%%

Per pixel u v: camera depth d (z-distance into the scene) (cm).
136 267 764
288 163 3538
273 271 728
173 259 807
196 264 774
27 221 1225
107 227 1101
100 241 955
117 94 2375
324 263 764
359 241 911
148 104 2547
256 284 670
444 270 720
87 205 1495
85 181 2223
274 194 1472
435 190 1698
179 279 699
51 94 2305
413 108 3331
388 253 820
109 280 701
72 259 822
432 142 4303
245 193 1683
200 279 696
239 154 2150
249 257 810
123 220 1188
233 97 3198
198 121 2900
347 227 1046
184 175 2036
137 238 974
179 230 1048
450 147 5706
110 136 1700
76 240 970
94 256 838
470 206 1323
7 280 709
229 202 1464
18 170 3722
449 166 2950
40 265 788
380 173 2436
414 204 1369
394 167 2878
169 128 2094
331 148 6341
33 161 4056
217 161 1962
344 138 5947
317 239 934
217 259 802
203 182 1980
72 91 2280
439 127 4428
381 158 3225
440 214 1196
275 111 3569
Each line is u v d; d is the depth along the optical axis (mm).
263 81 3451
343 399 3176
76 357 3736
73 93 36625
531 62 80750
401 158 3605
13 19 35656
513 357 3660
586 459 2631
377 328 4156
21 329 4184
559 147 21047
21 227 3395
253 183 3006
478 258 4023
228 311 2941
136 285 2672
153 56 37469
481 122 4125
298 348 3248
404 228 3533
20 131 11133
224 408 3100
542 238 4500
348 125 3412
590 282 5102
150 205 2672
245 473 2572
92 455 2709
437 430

%%

• _WHAT THE TASK ASKS_:
Give back, exactly as written, the stretch from the line with "136 267 764" through the line with "18 170 3722", and no other lines from the records above.

• _SOLUTION FOR THIS EXERCISE_:
136 267 764
288 163 3538
273 271 728
173 259 807
196 264 774
27 221 1225
107 227 1101
100 241 955
117 94 2375
324 263 764
359 241 911
148 104 2547
256 284 670
444 270 720
87 205 1495
85 181 2223
274 194 1472
435 190 1698
179 279 699
51 94 2305
413 108 3331
388 253 820
109 280 701
72 259 822
432 142 4303
245 193 1683
200 279 696
239 154 2150
249 257 810
123 220 1188
233 97 3198
198 121 2900
347 227 1046
184 175 2036
137 238 974
179 230 1048
450 147 5706
110 136 1700
76 240 970
94 256 838
470 206 1323
7 280 709
229 202 1464
18 170 3722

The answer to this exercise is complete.